While there was one notably forceful objection to including DART as an option, the broader tone of the committee reflected unease — not confidence — in the vendor alternatives presented. Concerns about fragmentation, scalability, accessibility, and loss of regional connectivity were raised repeatedly. Even where support existed, it was often conditional.

During the meeting, the committee and City staff publicly acknowledged and thanked community members in attendance — including advocacy groups such as Keep DART in Plano — for sustained engagement and participation throughout this process. We appreciate that recognition and remain hopeful City Council will hear the message emerging from the committee’s work.

However, it is difficult to reconcile that acknowledgment with how the process itself was structured.

One committee member stated plainly that it was irresponsible to expect meaningful outcomes from four meetings compressed into two weeks, all held on week nights, with one meeting serving as an introduction and another functioning as a conclusion. That left, at most, two working sessions to evaluate complex transit systems, contracts, costs, legal obligations, and long-term impacts. While this timeline was framed as an effort to empower citizen participation, multiple members made clear that they did not feel empowered to make an informed decision.

This constraint was not incidental — it was imposed.

City Council specifically hobbled the committee’s ability to perform its charge. Other cities, including Carrollton, formed advisory groups well before placing any ballot measure, made clear they would not consider withdrawal until alternatives were fully developed, and provided their committees with substantial detail on proposed service models, costs, and timelines.

Plano did not.

When committee members requested additional information regarding procurement, contracts, and pricing structures, they were told that releasing such details could harm the city by allowing vendors to “price each other up.” As a result, members were asked to evaluate proposals without access to the very information needed to assess viability, risk, or long-term sustainability.

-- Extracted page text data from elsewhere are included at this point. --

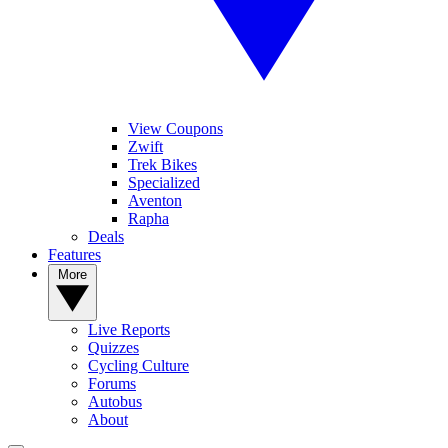
View Coupons
Zwift
Trek Bikes
Specialized
Aventon
Rapha
Deals
Features
More
Live Reports
Quizzes
Cycling Culture
Forums
Autobus
About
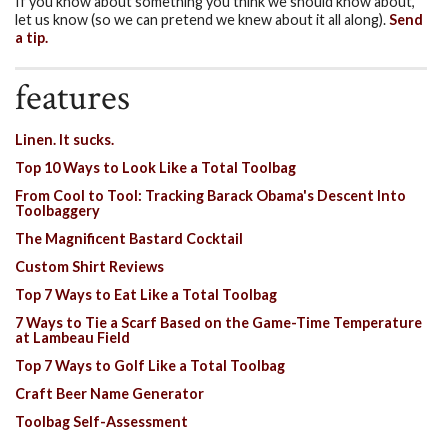
If you know about something you think we should know about,
let us know (so we can pretend we knew about it all along).
Send
a tip.
features
Linen. It sucks.
Top 10 Ways to Look Like a Total Toolbag
From Cool to Tool: Tracking Barack Obama's Descent Into
Toolbaggery
The Magnificent Bastard Cocktail
Custom Shirt Reviews
Top 7 Ways to Eat Like a Total Toolbag
7 Ways to Tie a Scarf Based on the Game-Time Temperature
at Lambeau Field
Top 7 Ways to Golf Like a Total Toolbag
Craft Beer Name Generator
Toolbag Self-Assessment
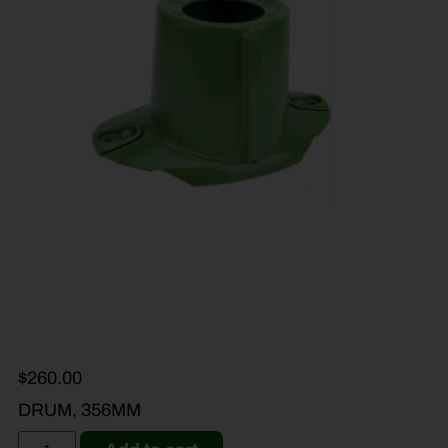
$
260.00
DRUM, 356MM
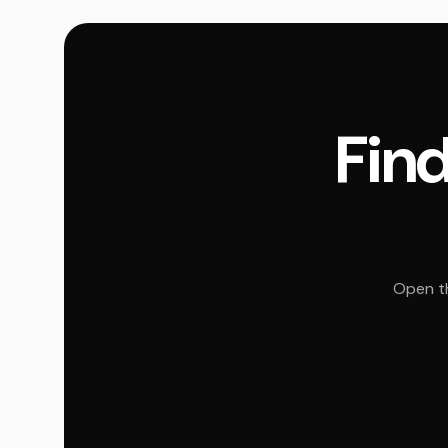
Find
Open th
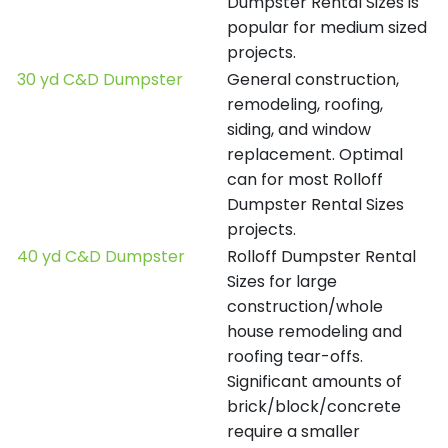
Dumpster Rental Sizes is
popular for medium sized
projects.
30 yd C&D Dumpster
General construction,
remodeling, roofing,
siding, and window
replacement. Optimal
can for most Rolloff
Dumpster Rental Sizes
projects.
40 yd C&D Dumpster
Rolloff Dumpster Rental
Sizes for large
construction/whole
house remodeling and
roofing tear-offs.
Significant amounts of
brick/block/concrete
require a smaller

That is not empowerment. It is constraint.

What this process has made increasingly clear is that the city is prioritizing the protection of its pocketbook over the protection of its most vulnerable residents. Whether this initiative is driven by City Council, city management, future political ambitions, or some combination thereof remains unclear. What is clear is that it is not being driven by the people most impacted — transit riders themselves.

City Council initially punted the decision to voters by placing DART withdrawal on the ballot, avoiding a direct policy position. The committee was then asked to evaluate replacement options under narrow constraints — and when that process surfaced unresolved risks, the issue was effectively punted back to Council.

Transit planning should begin with riders, access, and mobility. Instead, financial recapture has dominated the conversation.

That is unacceptable.

We are calling on every Plano resident who depends on transit — seniors, people with disabilities, service workers, students, business owners, and downtown Plano residents — to speak at the December 16 City Council meeting. If the city is moving forward with a solution it claims is viable, it must do so on the public record, fully aware that its own transit riders, business owners, and residents have raised serious objections.

If Council will not listen voluntarily, then we must make ourselves impossible to ignore.

Transparency Disclaimer

For full transparency, one member of the Collin County Connects Committee also serves on the board of directors of Keep DART in Plano. We explicitly requested that this individual refrain from advocating for our organization’s position during committee proceedings, as we believe strongly in the separation of roles and responsibilities.

This statement was written by members of our organization who do not serve on the committee, based on their experience observing these open meetings and reviewing publicly available materials.

We are disclosing this voluntarily because transparency matters — especially when the city has failed to provide it.